Gece yarısı Şanlıurfa’dan çıktık yola. Araba yolda tatlı tatlı gidiyor. Adım Enes, on dört yaşındayım. Mevsimlik işçi diyorlar bize. Bu yıl Adana’ya pamuğa gidiyoruz. Geçen yıl Ordu’da fındık topladık. Ben beni bildim bileli her yıl bu zamanlar düşeriz yola. Bir lokma ekmek için. Kış kendini hissettirene kadar çalışır didiniriz. Sezon bitince eve döneriz. Babam kışın da inşaatlarda çalışır.
Hiçbir yıl ne okulun açılışını gördüm ne de kapanışını. Biz gittiğimizde okul çoktan başlamış olurdu. Şimdi de daha okul bitmeden düştük yola. Sınıfın yarısından çoğu benim gibi mevsimlik işçi.
Minibüste çoluk çocuk yirmi dört kişiyiz. Gerçi üç keçi ve 10 kadar da tavuk var. Onları sayan yok.
Gündüz kontrol çok olur diye bu saatte çıktık. En küçüğümüz Musa annemin kucağında. Ben ve iki kız kardeşim annemin yanına sıkışmışız.

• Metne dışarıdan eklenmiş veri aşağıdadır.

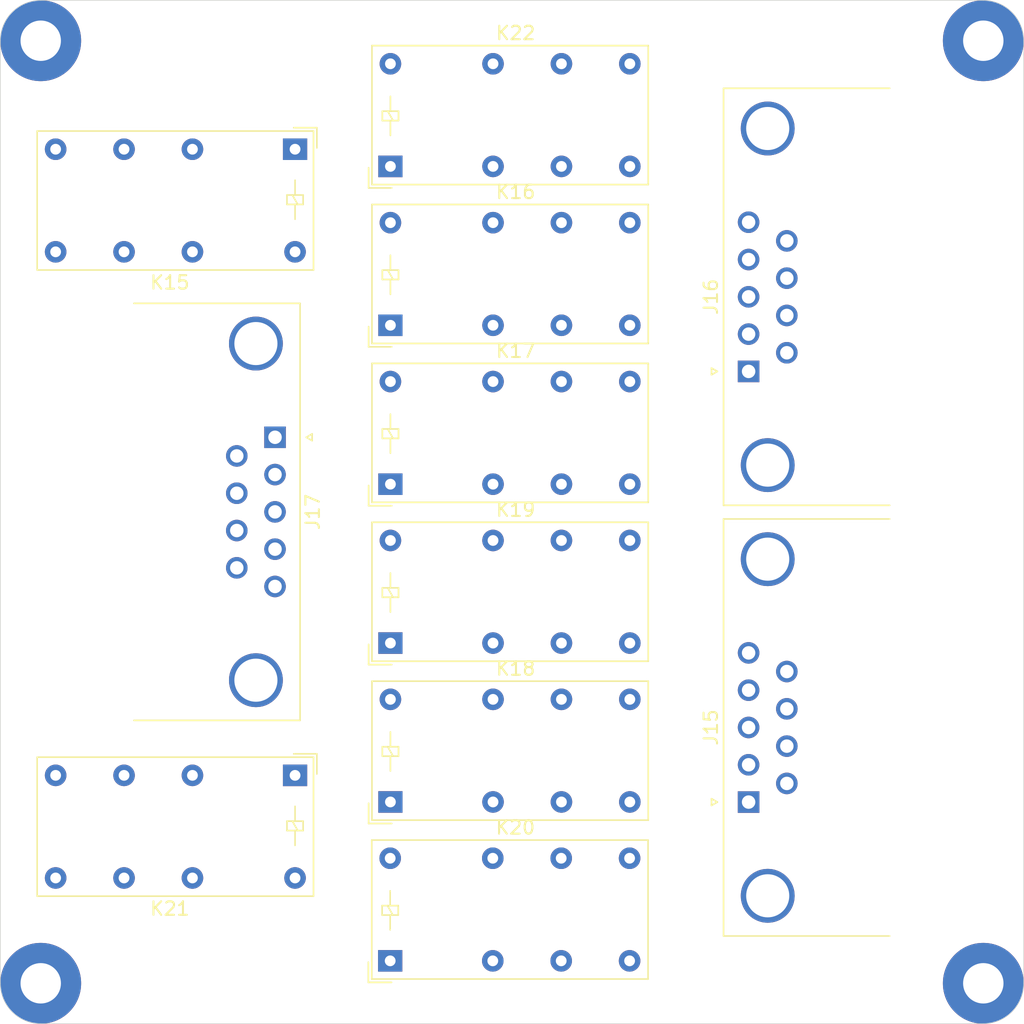
<source format=kicad_pcb>
(kicad_pcb (version 20211014) (generator pcbnew)

  (general
    (thickness 1.6)
  )

  (paper "A4")
  (layers
    (0 "F.Cu" signal)
    (31 "B.Cu" signal)
    (32 "B.Adhes" user "B.Adhesive")
    (33 "F.Adhes" user "F.Adhesive")
    (34 "B.Paste" user)
    (35 "F.Paste" user)
    (36 "B.SilkS" user "B.Silkscreen")
    (37 "F.SilkS" user "F.Silkscreen")
    (38 "B.Mask" user)
    (39 "F.Mask" user)
    (40 "Dwgs.User" user "User.Drawings")
    (41 "Cmts.User" user "User.Comments")
    (42 "Eco1.User" user "User.Eco1")
    (43 "Eco2.User" user "User.Eco2")
    (44 "Edge.Cuts" user)
    (45 "Margin" user)
    (46 "B.CrtYd" user "B.Courtyard")
    (47 "F.CrtYd" user "F.Courtyard")
    (48 "B.Fab" user)
    (49 "F.Fab" user)
    (50 "User.1" user)
    (51 "User.2" user)
    (52 "User.3" user)
    (53 "User.4" user)
    (54 "User.5" user)
    (55 "User.6" user)
    (56 "User.7" user)
    (57 "User.8" user)
    (58 "User.9" user)
  )

  (setup
    (pad_to_mask_clearance 0)
    (aux_axis_origin 105.430332 60.805002)
    (pcbplotparams
      (layerselection 0x00010fc_ffffffff)
      (disableapertmacros false)
      (usegerberextensions false)
      (usegerberattributes true)
      (usegerberadvancedattributes true)
      (creategerberjobfile true)
      (svguseinch false)
      (svgprecision 6)
      (excludeedgelayer true)
      (plotframeref false)
      (viasonmask false)
      (mode 1)
      (useauxorigin false)
      (hpglpennumber 1)
      (hpglpenspeed 20)
      (hpglpendiameter 15.000000)
      (dxfpolygonmode true)
      (dxfimperialunits true)
      (dxfusepcbnewfont true)
      (psnegative false)
      (psa4output false)
      (plotreference true)
      (plotvalue true)
      (plotinvisibletext false)
      (sketchpadsonfab false)
      (subtractmaskfromsilk false)
      (outputformat 1)
      (mirror false)
      (drillshape 1)
      (scaleselection 1)
      (outputdirectory "")
    )
  )

  (net 0 "")

  (footprint "Connector_Dsub:DSUB-9_Male_Horizontal_P2.77x2.84mm_EdgePinOffset7.70mm_Housed_MountingHolesOffset9.12mm" (layer "F.Cu") (at 122.830331 90.255001 -90))

  (footprint "Relay_THT:Relay_DPDT_Finder_30.22" (layer "F.Cu") (at 131.400331 81.9375))

  (footprint "Connector_Dsub:DSUB-9_Male_Horizontal_P2.77x2.84mm_EdgePinOffset7.70mm_Housed_MountingHolesOffset9.12mm" (layer "F.Cu") (at 158 85.363334 90))

  (footprint "Relay_THT:Relay_DPDT_Finder_30.22" (layer "F.Cu") (at 131.400331 70.1375))

  (footprint "Relay_THT:Relay_DPDT_Finder_30.22" (layer "F.Cu") (at 124.3175 115.3625 180))

  (footprint "Connector_Dsub:DSUB-9_Male_Horizontal_P2.77x2.84mm_EdgePinOffset7.70mm_Housed_MountingHolesOffset9.12mm" (layer "F.Cu") (at 158 117.346667 90))

  (footprint "Relay_THT:Relay_DPDT_Finder_30.22" (layer "F.Cu") (at 131.400331 105.5375))

  (footprint "Relay_THT:Relay_DPDT_Finder_30.22" (layer "F.Cu") (at 124.3175 68.8625 180))

  (footprint "Relay_THT:Relay_DPDT_Finder_30.22" (layer "F.Cu") (at 131.400331 117.3375))

  (footprint "Relay_THT:Relay_DPDT_Finder_30.22" (layer "F.Cu") (at 131.3825 129.1375))

  (footprint "Relay_THT:Relay_DPDT_Finder_30.22" (layer "F.Cu") (at 131.400331 93.7375))

  (footprint (layer "B.Cu") (at 105.430331 60.805001 180))

  (footprint (layer "B.Cu") (at 175.430331 130.805001 180))

  (footprint (layer "B.Cu") (at 175.430331 60.805001 180))

  (footprint (layer "B.Cu") (at 105.430331 130.805001 180))

  (gr_line (start 105.430331 133.805001) (end 175.430331 133.805001) (layer "Edge.Cuts") (width 0.05) (tstamp 249a83da-c4a2-4322-953d-9347e3021846))
  (gr_line (start 175.430331 57.805001) (end 105.430331 57.805001) (layer "Edge.Cuts") (width 0.05) (tstamp 3ea18efd-5ee3-44b1-a04a-6354580d5d75))
  (gr_line (start 102.430331 60.805001) (end 102.430331 130.805001) (layer "Edge.Cuts") (width 0.05) (tstamp 4ba73e0b-2a55-4bed-b7c0-15e049fc0679))
  (gr_arc (start 105.430331 133.805001) (mid 103.309011 132.926321) (end 102.430331 130.805001) (layer "Edge.Cuts") (width 0.05) (tstamp 53e41c34-ad1b-4050-a599-7795dfd710a3))
  (gr_line (start 178.430331 130.805001) (end 178.430331 60.805001) (layer "Edge.Cuts") (width 0.05) (tstamp 881ad405-cc30-41cb-bab1-5e423999c381))
  (gr_arc (start 102.430331 60.805001) (mid 103.309011 58.683681) (end 105.430331 57.805001) (layer "Edge.Cuts") (width 0.05) (tstamp 8a73140c-9fba-4ac8-bd92-4be01af71307))
  (gr_arc (start 175.430331 57.805001) (mid 177.551651 58.683681) (end 178.430331 60.805001) (layer "Edge.Cuts") (width 0.05) (tstamp 8ea3b8f0-6404-4f23-92d8-520427bff065))
  (gr_arc (start 178.430331 130.805001) (mid 177.551651 132.926321) (end 175.430331 133.805001) (layer "Edge.Cuts") (width 0.05) (tstamp a9e57039-3b59-4a14-bc7a-69644a0578f3))

)

</source>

Meryem’in elinde iki sene önce babamın aldığı oyuncak bebeği var. İki yıldır bizimle her yere gelen kırmızı elbisesinin rengi iyice solan bebek. Garibim ona sarılmış uyumuş.
Birdenbire yolda savrulduk. Daha ne olduğunu anlamadan çığlıklar birbirine karıştı. Yuvarlandık.
Daha dün hiçbiriniz bizi tanımıyordu. Yarın sabah ise gazete haberlerinde bizi okuyacaksınız.
“Şanlıurfa-Adana yolunda mevsimlik işçileri taşıyan minibüs şarampole yuvarlandı. Dokuzu çocuk tam yirmi dört kişi hayatını kaybetti.”
Yine keçilerle tavukları saymayı unutmuşlar.